Zoomify Tool “tiling” an image

Luckily, as technology has advanced and streamlined, the standard is now to use JPEG-2000 (JP2) files that automatically trigger the open-source IIIF (International Image Interoperable Framework)viewer in VITA. So, any user uploading full images, details, or pages can upload the considerably lighter and mobile-friendly JP2 file and it displays with all the pan, zoom and rotate options people expect for viewing this kind of material online. The trick was that we needed to go through our system and replace the old Zoomify folders with JP2 files. We were able to do this systematically for the most part, but some stubborn items required manual intervention and conversion. We were lucky to have Christine Anderson, a Mohawk College Library Technician student, who was willing and able to take on the task. Here’s Christine’s take on the project:

In my time at ODW, I have worked on (and completed) the Dezoomify project which primarily involved using the VITA Toolkit to access and replace collection images and other software for the conversion process. ODW provided me with a list that identified records with broken Zoomify files and I got started on the clean-up-work!

My primary task was to open and convert the broken Zoomify files and then replace them with JP2 files. This was done for Full images, some Details and Reverse images, as well as for many book and scrapbook pages. Using a RecordID list that was organized by Agency, I could identify all of the records with images that needed to be replaced and re-loaded. 
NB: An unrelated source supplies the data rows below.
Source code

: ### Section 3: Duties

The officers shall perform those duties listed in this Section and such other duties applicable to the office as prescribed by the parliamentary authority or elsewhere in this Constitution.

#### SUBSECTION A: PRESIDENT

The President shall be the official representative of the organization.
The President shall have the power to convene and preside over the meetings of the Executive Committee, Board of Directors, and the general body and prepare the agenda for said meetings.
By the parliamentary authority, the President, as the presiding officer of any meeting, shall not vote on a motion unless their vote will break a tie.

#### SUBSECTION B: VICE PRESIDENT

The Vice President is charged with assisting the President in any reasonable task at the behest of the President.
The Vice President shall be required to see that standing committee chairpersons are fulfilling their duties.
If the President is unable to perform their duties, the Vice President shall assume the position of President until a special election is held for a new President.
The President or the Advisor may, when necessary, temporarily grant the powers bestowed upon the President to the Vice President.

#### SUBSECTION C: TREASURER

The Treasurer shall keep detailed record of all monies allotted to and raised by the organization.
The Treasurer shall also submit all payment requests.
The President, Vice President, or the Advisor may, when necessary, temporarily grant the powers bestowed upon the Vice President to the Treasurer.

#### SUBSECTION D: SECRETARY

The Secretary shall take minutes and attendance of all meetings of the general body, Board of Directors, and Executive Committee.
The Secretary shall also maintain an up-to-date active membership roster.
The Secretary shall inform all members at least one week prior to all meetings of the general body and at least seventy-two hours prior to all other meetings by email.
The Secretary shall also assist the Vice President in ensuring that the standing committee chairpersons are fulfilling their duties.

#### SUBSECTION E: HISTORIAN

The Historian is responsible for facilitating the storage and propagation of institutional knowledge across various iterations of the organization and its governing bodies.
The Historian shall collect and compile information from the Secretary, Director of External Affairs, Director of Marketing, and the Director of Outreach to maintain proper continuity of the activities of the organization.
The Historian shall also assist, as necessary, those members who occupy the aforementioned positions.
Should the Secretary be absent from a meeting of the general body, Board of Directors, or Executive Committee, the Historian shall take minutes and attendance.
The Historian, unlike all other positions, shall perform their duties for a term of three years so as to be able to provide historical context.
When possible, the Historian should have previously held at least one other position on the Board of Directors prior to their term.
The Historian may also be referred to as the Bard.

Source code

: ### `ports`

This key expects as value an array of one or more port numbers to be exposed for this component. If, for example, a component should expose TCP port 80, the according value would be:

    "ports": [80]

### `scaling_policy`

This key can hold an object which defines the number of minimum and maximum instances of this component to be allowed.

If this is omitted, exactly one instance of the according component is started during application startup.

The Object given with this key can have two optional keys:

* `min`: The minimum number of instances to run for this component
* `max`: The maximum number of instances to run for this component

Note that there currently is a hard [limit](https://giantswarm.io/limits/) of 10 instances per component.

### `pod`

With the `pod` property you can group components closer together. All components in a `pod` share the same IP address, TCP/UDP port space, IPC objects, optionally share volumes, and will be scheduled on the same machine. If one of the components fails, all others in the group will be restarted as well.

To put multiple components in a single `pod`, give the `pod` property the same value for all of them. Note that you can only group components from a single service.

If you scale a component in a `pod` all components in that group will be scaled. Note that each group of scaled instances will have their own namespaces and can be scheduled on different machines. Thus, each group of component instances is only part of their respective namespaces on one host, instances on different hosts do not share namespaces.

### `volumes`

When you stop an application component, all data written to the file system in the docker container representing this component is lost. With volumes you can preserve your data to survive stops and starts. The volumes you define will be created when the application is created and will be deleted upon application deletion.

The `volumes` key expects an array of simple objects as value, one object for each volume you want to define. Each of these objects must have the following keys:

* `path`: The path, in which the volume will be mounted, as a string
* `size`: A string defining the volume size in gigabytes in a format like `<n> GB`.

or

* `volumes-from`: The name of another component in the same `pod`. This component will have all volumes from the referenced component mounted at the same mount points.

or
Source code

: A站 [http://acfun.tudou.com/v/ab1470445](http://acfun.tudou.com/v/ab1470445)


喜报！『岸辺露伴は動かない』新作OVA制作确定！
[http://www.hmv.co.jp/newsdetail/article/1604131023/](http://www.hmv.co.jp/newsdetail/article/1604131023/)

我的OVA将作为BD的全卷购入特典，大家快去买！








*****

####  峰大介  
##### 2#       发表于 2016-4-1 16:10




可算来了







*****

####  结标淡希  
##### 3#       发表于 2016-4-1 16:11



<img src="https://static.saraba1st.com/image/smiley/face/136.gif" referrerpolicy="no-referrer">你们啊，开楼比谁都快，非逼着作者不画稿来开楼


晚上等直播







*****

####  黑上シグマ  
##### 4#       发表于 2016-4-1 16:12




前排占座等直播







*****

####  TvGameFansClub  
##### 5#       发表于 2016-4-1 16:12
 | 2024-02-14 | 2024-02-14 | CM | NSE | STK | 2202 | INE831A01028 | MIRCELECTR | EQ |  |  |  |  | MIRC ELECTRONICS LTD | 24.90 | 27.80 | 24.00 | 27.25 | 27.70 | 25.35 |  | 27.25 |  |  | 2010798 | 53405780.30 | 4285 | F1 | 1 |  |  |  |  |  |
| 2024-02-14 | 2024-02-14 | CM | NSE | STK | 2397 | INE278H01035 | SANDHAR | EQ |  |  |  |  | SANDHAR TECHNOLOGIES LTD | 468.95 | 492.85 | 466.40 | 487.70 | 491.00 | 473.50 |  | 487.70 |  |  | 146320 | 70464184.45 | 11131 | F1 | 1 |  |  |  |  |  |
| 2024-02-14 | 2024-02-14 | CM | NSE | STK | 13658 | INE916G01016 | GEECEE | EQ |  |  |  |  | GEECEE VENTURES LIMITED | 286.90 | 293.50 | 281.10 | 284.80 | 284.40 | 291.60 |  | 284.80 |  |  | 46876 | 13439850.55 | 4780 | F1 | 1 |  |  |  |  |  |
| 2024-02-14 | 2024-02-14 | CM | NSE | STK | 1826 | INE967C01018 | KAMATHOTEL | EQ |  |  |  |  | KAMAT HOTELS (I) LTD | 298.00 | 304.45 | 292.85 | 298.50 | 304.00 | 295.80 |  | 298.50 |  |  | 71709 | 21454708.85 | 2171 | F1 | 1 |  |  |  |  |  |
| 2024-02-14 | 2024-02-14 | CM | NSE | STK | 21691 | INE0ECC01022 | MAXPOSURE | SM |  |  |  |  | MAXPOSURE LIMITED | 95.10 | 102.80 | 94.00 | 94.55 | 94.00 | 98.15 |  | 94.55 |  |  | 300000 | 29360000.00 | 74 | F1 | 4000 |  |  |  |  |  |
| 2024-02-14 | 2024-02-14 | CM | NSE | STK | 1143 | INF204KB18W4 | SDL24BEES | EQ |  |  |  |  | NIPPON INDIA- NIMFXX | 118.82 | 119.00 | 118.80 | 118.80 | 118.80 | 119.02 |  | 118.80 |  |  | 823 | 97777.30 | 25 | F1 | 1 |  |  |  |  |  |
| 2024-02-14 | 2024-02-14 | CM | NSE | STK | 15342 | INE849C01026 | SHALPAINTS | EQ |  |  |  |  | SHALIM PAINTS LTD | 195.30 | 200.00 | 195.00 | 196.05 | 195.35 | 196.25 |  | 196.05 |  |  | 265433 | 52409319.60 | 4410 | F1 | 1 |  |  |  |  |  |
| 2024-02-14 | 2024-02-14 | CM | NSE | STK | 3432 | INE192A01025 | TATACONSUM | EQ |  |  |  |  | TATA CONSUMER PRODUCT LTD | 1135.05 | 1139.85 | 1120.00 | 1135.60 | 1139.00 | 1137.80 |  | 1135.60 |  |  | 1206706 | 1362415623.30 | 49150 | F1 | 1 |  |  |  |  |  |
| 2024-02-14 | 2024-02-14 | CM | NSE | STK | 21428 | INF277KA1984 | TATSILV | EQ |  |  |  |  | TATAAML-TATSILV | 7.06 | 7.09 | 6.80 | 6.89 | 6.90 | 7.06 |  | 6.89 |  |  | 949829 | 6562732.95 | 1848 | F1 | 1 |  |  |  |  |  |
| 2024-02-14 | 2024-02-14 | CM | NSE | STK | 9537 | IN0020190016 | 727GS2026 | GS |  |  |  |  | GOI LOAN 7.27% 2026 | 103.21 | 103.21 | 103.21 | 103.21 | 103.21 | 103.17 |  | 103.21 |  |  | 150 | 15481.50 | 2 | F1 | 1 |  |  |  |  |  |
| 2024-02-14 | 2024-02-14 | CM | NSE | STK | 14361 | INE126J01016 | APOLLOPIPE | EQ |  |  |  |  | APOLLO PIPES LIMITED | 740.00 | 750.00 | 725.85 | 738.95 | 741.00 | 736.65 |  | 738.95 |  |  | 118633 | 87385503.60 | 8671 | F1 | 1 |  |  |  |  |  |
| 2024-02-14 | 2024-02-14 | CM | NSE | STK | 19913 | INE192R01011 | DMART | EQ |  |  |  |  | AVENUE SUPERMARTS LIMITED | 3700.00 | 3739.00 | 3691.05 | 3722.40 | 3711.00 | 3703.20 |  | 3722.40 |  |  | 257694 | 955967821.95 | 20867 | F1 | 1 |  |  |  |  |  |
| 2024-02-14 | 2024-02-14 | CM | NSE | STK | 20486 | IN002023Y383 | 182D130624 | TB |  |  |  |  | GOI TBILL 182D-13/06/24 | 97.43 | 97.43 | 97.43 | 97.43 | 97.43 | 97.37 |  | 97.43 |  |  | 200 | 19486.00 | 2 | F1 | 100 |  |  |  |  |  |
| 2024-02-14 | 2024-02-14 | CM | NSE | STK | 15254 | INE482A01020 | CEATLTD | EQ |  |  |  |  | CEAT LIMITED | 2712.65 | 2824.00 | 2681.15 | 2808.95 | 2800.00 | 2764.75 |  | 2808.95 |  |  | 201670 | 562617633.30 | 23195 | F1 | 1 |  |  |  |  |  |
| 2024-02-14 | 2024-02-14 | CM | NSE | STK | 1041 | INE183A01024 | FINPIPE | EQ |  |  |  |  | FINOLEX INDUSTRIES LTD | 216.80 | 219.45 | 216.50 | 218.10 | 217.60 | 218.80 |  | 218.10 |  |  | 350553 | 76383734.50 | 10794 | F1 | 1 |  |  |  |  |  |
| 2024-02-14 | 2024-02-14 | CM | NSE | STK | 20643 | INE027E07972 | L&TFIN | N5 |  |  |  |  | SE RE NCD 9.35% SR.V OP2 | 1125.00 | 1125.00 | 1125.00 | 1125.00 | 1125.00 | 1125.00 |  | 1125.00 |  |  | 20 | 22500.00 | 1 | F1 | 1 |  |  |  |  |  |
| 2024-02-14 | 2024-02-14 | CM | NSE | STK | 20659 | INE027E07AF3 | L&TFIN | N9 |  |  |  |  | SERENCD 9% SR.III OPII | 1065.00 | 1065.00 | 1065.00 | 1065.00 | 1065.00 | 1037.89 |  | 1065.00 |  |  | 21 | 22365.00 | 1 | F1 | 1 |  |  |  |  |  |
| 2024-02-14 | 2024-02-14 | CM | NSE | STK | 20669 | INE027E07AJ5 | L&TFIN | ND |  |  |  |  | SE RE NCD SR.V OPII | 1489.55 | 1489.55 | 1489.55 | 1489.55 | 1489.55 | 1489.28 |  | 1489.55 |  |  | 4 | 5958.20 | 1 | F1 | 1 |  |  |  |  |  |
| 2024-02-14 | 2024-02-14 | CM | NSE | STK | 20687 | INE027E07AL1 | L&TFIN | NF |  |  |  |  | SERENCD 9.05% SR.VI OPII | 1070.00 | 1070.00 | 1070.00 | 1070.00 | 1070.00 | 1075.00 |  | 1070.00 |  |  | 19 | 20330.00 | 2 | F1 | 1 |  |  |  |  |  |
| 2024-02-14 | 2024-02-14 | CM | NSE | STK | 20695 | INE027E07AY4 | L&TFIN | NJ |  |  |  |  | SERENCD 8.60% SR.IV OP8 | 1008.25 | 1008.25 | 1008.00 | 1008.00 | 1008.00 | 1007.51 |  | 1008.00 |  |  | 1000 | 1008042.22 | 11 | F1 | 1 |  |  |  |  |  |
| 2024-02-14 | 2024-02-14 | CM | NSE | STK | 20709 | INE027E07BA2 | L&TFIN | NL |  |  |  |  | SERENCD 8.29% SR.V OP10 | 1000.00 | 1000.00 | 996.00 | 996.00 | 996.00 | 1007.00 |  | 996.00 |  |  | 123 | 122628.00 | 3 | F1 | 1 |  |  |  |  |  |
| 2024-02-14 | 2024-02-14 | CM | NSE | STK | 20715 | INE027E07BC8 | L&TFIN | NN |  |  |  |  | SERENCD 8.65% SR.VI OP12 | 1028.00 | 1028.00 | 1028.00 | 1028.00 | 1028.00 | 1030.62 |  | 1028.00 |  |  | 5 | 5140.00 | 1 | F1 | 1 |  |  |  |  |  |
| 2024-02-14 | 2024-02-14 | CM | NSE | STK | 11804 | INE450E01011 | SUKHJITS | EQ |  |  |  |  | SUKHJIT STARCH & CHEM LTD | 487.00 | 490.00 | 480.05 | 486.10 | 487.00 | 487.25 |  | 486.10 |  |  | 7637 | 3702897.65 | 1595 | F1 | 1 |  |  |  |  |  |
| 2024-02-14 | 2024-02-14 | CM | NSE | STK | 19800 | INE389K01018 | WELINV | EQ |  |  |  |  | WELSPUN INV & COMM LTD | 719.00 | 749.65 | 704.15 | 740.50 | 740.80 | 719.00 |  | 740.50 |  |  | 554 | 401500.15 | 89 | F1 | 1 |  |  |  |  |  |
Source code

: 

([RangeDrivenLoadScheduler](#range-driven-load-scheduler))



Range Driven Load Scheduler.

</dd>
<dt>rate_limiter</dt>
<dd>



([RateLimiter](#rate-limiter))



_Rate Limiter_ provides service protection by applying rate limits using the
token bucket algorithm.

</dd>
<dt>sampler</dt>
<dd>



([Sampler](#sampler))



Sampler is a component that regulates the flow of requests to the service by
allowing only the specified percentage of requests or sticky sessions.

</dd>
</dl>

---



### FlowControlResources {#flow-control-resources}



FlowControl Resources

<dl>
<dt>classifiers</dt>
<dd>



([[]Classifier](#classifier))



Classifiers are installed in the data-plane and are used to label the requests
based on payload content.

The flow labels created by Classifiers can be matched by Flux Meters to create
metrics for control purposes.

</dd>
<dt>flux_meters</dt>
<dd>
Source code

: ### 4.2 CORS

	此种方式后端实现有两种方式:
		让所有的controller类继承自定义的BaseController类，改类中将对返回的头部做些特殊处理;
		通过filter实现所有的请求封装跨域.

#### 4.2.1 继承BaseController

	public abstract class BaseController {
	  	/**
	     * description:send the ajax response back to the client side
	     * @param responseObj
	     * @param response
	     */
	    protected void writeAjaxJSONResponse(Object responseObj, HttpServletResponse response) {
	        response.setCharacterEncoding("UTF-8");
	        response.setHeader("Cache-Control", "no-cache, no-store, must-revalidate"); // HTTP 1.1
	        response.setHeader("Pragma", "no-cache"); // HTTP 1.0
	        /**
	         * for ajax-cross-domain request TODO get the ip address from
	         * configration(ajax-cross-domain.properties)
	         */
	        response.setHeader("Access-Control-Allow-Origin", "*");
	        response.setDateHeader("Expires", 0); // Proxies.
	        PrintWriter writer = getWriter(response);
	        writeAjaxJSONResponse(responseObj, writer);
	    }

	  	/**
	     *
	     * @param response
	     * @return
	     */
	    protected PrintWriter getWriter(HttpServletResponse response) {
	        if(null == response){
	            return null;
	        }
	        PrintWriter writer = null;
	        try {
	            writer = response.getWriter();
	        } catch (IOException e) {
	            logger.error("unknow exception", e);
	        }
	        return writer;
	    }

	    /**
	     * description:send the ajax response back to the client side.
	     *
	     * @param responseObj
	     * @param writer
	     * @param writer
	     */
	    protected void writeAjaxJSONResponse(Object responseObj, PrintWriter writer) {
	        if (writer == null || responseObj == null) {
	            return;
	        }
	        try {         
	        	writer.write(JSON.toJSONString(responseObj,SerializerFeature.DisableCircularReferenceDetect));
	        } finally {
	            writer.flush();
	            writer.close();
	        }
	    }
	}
This work was accomplished by:

  • Using the Dezoomify tool which works by copying and pasting the item’s public URL into the tool
  • “Dezoomify” merges the tiles that make up a Zoomify file and that merged image can then be saved as a JPG
  • I used Irfanview software to convert JPG files to JP2 files, and I assigned their original file names so that the agencies could trace the display files back to their master copies
  • In the data management side of the VITA toolkit, I then activated a task-specific button to replace the broken Zoomify files with newer (and unbroken) JP2 image files
  • When certain Zoomify files were identified as too corrupt and this simpler workflow did not work, a workaround was created:
    • In some cases, I could open the PDF file associated with pages and save them as JP2 – although these tend to be quite large, so we adjusted the quality during the conversion process to reduce the storage overhead
    • In other cases, where there was no PDF, I would open an alternate JPG file for Full and Detail images and simply used the standard “Replace” button for the Full or Details file
  • The new files then automatically populate along with their records and now remain either public or non-public according to their original setting.

The JP2 files open in a IIIF viewer and provide excellent Pan-Zoom capabilities, like the slideshow below illustrates.

The Dezoomify project concentrated mostly on file creation and replacement (for example: digital collections from libraries’ local history/genealogy departments), and to an extent included working on the Metadata for the files submitted. The project consisted of a bunch of repetitive tasks that were not able to be automated and had to be manually manipulated/updated. This was important database work that will ensure the integrity and currency of the files uploaded to the clients’ digital collections and sites going forward.

There will always be advancements in technology standards and these inevitably require adjustment and retroconversion activities. With Christine’s work complete, the ODW team was able to purge a considerable overhead of corrupt and cumbersome Zoomify folders from the database. The positive outcomes of this work is a reduction in the affected agencies’ storage and the cumulative burden of these obsolete files on the servers, plus Christine gained new technological skills that she can carry forward in her career as a Library Technician. It’s a win-win!